Section 4 - Exchange rates Flashcards
how does the foreign exchange rate market behave?
Like other markets with downward-sloping demand curves and upward-sloping supply curves
what is the balance of payments in terms of exchange rates?
a formal and systematic record of transactions between the residents of one country and the rest of the world
what are the different versions of the balance of payments? and explain these
- current account refers to the cross-border flow of goods, services and other net income from abroad
- capital account involves the flows of transactions in financial assets
- visible trade is trade in goods
- invisible trade refers to flows of services
what must the overall balance of payments sum to and when?

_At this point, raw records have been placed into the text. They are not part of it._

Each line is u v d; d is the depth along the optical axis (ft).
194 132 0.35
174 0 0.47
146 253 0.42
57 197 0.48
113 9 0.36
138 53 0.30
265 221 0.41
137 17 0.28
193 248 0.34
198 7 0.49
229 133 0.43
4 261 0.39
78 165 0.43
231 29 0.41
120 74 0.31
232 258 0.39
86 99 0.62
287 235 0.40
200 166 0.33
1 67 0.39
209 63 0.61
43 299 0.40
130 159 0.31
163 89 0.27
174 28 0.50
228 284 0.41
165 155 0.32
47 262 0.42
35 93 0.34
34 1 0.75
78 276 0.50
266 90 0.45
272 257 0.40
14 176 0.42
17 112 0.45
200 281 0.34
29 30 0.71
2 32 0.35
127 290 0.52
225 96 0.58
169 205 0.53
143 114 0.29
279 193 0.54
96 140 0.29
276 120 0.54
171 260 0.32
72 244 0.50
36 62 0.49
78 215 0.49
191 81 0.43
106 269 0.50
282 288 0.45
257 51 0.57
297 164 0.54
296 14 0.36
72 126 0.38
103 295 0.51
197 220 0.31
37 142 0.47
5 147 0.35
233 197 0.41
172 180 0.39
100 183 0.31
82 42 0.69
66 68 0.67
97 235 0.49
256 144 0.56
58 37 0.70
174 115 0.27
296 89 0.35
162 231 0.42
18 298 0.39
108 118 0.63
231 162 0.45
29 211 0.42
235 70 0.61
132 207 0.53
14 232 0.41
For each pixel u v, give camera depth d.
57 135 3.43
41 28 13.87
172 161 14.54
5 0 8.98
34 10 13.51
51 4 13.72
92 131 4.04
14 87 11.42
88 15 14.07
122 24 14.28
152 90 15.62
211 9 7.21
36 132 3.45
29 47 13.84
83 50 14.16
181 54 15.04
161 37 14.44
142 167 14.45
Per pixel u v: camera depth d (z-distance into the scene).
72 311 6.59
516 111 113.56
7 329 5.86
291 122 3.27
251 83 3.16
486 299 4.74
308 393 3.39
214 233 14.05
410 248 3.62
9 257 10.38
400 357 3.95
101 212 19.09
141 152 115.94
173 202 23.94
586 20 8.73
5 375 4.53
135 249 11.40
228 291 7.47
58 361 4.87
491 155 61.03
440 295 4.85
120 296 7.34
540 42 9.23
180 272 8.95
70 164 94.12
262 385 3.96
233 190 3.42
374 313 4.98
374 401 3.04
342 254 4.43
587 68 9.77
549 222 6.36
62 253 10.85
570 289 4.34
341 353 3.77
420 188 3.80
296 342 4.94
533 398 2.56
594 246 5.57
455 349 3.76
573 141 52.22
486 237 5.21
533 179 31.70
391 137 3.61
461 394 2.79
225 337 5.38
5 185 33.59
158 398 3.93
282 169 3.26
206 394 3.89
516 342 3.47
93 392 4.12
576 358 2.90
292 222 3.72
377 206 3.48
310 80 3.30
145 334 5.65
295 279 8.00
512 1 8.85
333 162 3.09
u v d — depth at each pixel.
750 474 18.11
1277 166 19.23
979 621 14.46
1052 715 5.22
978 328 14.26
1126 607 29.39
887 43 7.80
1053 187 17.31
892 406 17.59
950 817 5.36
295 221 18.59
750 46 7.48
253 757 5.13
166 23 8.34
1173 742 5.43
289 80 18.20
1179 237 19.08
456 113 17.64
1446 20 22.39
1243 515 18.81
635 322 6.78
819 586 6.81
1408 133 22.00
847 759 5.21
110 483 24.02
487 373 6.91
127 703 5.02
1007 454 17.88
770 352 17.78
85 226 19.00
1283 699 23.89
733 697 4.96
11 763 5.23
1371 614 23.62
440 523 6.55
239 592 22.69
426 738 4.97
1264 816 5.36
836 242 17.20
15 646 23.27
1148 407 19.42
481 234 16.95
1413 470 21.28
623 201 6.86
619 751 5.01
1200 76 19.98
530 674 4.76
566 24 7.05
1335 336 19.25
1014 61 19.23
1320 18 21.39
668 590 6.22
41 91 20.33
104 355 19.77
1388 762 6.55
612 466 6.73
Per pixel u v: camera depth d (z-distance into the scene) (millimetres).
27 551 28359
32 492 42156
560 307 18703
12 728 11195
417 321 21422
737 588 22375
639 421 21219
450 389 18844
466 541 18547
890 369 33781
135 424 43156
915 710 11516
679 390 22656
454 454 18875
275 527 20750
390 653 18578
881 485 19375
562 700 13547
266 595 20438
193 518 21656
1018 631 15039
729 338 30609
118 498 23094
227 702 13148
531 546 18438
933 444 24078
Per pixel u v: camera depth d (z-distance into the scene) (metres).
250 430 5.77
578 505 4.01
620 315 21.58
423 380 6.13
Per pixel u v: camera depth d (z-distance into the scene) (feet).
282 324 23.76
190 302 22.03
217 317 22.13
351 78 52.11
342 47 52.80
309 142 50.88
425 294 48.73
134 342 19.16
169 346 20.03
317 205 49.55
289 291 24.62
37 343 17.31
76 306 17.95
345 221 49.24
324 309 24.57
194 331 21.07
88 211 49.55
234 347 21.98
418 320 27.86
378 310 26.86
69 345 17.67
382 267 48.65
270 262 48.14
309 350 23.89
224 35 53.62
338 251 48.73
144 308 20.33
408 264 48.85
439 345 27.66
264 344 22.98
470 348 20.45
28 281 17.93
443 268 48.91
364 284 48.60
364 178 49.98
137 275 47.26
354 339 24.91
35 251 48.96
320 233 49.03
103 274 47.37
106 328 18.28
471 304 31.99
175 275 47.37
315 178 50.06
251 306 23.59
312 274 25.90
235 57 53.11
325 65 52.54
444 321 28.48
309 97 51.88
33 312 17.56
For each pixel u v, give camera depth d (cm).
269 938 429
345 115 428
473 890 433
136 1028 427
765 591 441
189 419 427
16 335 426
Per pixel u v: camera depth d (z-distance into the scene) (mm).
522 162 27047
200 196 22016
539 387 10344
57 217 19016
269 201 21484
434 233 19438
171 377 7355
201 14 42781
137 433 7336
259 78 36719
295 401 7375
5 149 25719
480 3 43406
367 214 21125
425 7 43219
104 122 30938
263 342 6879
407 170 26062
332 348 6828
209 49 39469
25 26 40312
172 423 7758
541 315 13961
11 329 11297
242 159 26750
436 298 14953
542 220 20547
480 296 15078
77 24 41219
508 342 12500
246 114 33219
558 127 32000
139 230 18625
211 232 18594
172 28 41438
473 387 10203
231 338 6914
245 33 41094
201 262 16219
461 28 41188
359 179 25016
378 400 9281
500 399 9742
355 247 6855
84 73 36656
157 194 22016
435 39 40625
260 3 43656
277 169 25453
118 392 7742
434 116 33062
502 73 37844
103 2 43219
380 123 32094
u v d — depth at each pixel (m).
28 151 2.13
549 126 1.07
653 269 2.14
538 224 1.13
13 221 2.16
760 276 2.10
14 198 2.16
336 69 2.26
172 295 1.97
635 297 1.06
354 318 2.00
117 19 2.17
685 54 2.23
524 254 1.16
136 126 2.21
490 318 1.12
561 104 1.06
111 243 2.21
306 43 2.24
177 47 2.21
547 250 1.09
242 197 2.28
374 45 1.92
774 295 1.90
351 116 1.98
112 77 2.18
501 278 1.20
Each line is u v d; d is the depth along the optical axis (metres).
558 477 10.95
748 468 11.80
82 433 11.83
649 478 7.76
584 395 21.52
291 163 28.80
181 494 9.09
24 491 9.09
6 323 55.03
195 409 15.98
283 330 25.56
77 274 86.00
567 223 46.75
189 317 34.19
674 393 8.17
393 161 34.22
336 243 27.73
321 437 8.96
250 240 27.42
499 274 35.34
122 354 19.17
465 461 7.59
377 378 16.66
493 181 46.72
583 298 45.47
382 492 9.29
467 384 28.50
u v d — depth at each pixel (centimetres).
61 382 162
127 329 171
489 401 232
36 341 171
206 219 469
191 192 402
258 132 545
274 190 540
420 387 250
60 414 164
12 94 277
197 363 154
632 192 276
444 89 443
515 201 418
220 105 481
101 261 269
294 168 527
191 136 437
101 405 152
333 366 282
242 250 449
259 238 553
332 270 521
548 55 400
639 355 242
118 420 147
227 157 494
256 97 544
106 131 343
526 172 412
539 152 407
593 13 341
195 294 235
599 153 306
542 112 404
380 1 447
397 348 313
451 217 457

sum to zero once government intervention is included
if domestic residents are exporting more than they are importing then….
they must be increasing their holdings of foreign assets
what is a floating exchange rate?
the value of a county’s currency fluctuates with market forces
the market sets the exchange rate
what is a fixed exchange rate
the government manipulates the value of the countries currency
try to keep exchange rate fixed or in some form of range
what is an optimal currency area OCA
a geographic region created to maximise a region’s economic efficiency through use of a single currency.
what is the intention of an OCA
intended to allow for closer integration of capital markets and facilitate trade between countries within it.
what may countries with close economic ties benefit from?
- a common currency area
- reduced transaction costs for inter-country trade within the OCA
- enhanced sale of production leading to scale economies with larger ‘domestic market’
what does a common currency result in in terms of loss
loss of each country’s ability to direct fiscal and monetary policy interventions to stabilise its own economy
what are the conditions generally considered to be essential for a successful currency union
- labour should be fully mobile between countries, with few meaningful barriers. Different languages and pension schemes for example would be considered barriers
- capital should be able to move between countries with no restrictions
- if labour and capital are not fully mobile; then a risk-sharing mechanism (such as an automatic fiscal transfer scheme) should be available to redistribute income to less well off regions
- countries should have similar business cycles so that the central bank can set a single interest rate appropriate to all countries. This could happen if some countries were experiencing a boom whilst others were in a slump
what is exchange rate risk?
uncertainty in the return on a foreign investment due to the uncertainty in the rate that domestic currency can be exchanged for foreign currency.
does the FOREX market have a physical presence?